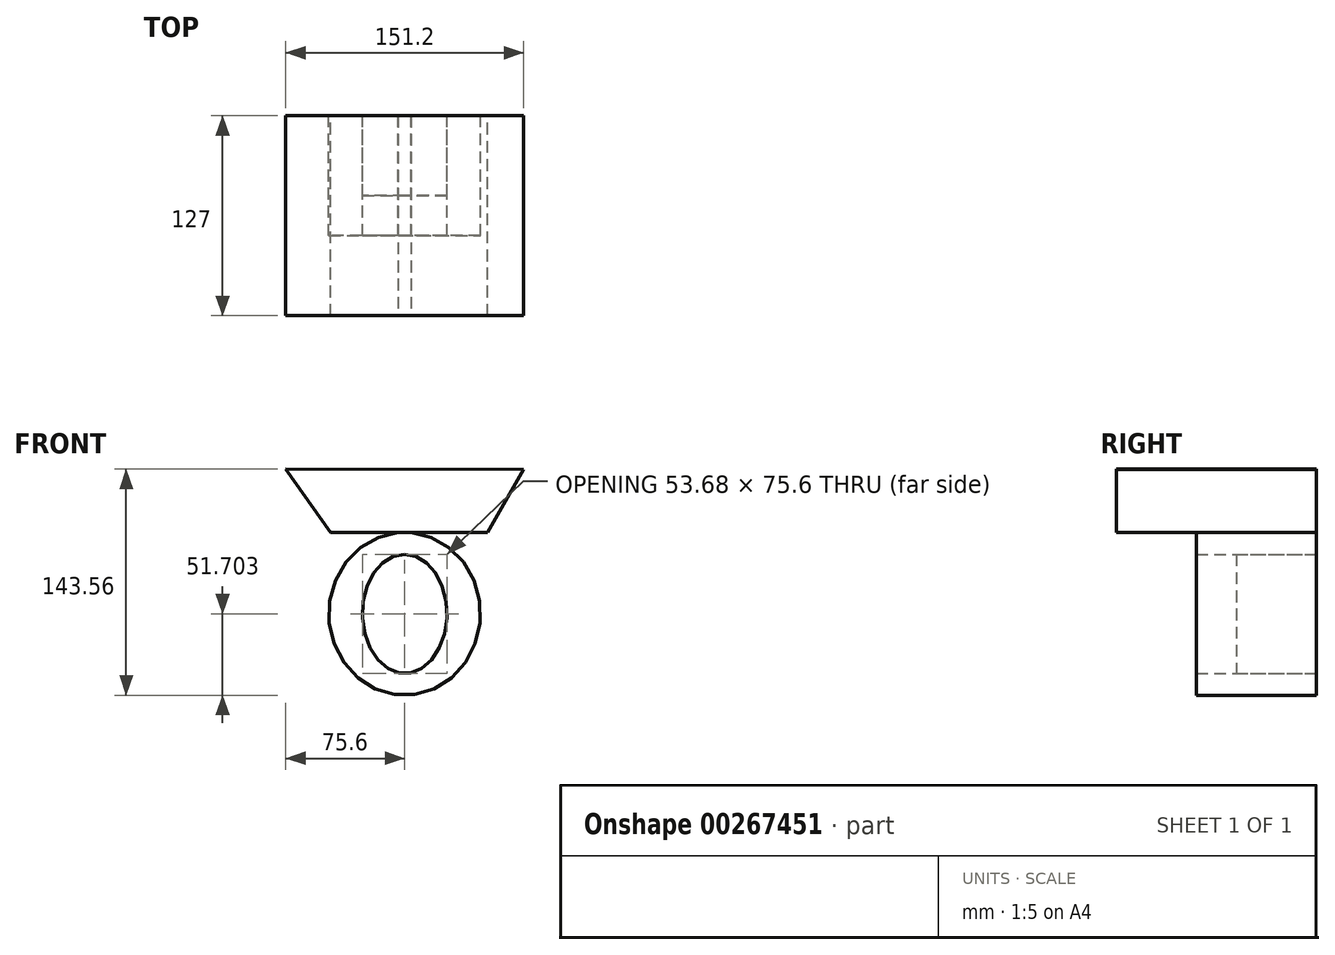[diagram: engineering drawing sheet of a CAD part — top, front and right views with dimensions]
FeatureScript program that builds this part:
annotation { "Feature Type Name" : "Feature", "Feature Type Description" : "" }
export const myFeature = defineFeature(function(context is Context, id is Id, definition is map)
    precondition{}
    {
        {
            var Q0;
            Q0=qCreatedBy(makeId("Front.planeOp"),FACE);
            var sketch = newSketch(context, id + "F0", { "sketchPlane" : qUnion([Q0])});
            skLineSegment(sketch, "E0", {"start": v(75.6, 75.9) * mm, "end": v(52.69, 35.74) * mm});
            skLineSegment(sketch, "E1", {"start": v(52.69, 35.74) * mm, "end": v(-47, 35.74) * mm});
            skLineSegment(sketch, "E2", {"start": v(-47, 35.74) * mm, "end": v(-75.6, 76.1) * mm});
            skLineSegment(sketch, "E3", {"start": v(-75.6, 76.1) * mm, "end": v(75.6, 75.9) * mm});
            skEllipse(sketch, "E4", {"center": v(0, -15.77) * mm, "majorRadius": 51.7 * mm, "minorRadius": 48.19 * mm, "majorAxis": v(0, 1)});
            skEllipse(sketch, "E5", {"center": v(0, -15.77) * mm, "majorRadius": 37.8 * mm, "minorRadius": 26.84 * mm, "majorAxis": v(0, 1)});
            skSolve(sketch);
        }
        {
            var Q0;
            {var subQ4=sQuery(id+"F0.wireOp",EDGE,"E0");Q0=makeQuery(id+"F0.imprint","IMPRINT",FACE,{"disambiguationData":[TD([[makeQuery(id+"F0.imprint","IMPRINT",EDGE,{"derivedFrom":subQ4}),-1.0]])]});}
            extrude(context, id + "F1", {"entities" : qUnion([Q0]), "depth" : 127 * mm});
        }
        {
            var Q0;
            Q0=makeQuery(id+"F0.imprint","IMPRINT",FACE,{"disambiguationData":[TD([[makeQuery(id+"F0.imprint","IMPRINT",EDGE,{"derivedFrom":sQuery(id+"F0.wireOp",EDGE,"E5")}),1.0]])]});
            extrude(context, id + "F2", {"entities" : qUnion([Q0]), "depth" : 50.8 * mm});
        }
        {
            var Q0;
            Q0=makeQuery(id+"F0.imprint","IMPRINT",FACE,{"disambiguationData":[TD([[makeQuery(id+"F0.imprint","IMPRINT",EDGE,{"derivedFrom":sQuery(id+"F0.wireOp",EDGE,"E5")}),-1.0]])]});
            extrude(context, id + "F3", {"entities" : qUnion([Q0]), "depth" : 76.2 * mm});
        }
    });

^^^^

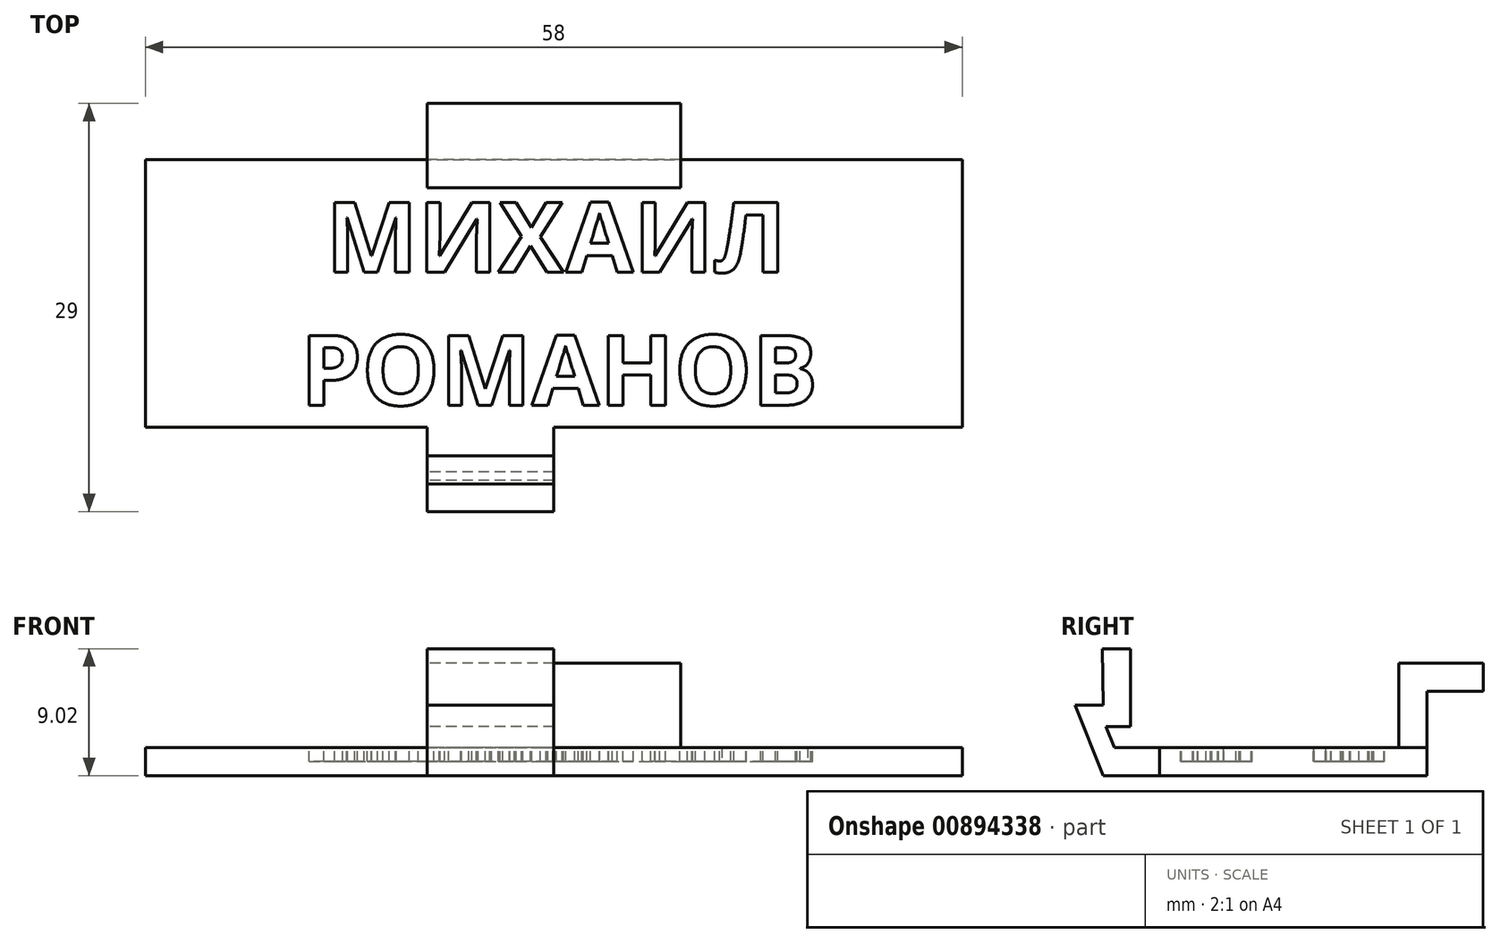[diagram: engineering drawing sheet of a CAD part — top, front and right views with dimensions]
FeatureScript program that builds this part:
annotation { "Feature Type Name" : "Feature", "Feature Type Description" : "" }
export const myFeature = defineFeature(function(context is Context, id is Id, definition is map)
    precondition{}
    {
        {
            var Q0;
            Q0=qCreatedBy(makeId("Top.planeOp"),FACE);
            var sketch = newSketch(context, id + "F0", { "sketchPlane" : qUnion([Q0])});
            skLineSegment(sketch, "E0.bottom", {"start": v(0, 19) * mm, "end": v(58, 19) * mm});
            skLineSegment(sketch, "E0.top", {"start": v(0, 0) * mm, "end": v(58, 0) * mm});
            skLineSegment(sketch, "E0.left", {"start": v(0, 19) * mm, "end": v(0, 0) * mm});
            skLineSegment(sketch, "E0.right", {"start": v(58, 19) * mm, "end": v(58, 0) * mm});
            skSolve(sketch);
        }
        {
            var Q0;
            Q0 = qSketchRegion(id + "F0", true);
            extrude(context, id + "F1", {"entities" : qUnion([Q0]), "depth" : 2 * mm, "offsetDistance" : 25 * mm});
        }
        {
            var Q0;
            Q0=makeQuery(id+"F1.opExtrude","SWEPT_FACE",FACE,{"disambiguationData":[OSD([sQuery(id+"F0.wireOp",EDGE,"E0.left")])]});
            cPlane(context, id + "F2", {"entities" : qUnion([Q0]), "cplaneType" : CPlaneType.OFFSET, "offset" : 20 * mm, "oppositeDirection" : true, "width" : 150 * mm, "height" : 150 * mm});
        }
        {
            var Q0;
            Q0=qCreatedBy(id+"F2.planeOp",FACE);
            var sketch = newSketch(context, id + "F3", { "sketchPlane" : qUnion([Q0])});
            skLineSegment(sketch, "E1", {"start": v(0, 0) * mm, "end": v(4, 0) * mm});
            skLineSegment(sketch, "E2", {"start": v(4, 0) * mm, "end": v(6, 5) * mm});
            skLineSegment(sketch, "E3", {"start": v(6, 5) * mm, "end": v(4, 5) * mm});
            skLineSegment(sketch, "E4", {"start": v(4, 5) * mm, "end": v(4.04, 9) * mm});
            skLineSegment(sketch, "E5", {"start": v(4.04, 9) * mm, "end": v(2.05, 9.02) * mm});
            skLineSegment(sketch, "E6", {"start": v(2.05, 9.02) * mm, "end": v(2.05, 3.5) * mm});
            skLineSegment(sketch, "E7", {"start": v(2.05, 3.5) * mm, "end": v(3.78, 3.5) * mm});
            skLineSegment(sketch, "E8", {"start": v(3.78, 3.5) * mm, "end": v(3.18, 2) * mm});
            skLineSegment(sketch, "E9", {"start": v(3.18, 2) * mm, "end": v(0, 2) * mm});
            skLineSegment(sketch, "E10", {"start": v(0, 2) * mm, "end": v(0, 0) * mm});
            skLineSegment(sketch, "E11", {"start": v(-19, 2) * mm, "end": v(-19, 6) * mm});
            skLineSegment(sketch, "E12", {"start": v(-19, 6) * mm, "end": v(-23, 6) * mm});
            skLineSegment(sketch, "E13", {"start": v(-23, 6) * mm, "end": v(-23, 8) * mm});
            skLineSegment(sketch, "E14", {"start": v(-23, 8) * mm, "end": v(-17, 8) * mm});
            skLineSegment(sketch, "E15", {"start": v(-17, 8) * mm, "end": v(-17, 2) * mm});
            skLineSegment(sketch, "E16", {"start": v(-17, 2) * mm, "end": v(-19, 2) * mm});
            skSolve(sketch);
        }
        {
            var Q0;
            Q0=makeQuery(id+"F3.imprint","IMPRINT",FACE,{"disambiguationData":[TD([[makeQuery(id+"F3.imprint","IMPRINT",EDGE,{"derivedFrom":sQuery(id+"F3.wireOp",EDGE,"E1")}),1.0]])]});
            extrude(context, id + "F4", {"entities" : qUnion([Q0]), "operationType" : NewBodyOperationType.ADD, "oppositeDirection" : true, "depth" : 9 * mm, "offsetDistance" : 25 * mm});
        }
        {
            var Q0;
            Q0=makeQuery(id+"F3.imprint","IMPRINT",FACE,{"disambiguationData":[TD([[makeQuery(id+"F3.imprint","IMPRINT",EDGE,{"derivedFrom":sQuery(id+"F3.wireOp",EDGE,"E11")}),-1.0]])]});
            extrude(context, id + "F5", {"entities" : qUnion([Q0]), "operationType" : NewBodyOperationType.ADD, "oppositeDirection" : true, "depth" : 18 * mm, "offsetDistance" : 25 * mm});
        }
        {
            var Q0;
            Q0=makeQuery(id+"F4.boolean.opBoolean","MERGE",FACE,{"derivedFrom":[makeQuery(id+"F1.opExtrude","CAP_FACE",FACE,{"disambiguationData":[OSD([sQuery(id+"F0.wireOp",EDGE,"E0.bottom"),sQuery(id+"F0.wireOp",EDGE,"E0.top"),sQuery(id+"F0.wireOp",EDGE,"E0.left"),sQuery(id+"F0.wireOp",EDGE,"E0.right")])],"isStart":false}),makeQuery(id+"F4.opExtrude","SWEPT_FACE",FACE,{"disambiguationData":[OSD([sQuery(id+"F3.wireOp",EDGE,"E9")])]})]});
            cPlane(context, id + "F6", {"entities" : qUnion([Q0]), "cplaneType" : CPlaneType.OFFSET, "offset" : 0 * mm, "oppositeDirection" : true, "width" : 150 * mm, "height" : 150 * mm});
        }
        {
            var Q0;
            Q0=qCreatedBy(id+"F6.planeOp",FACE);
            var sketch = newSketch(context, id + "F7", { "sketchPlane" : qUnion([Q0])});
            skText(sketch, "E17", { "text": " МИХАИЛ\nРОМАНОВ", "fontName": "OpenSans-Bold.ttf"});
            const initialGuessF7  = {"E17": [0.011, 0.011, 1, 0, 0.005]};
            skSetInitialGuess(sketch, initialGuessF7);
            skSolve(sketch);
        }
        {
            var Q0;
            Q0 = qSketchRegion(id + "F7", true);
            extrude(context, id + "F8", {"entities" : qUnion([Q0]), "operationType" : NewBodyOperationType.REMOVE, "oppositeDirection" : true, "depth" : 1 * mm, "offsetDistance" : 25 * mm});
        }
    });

^^^^

● Objective
Please pick out every line of the items above that contains the string "makeId", copying each one in full.

● Task answer
            Q0=qCreatedBy(makeId("Front.planeOp"),FACE);
            Q0=qCreatedBy(makeId("Top.planeOp"),FACE);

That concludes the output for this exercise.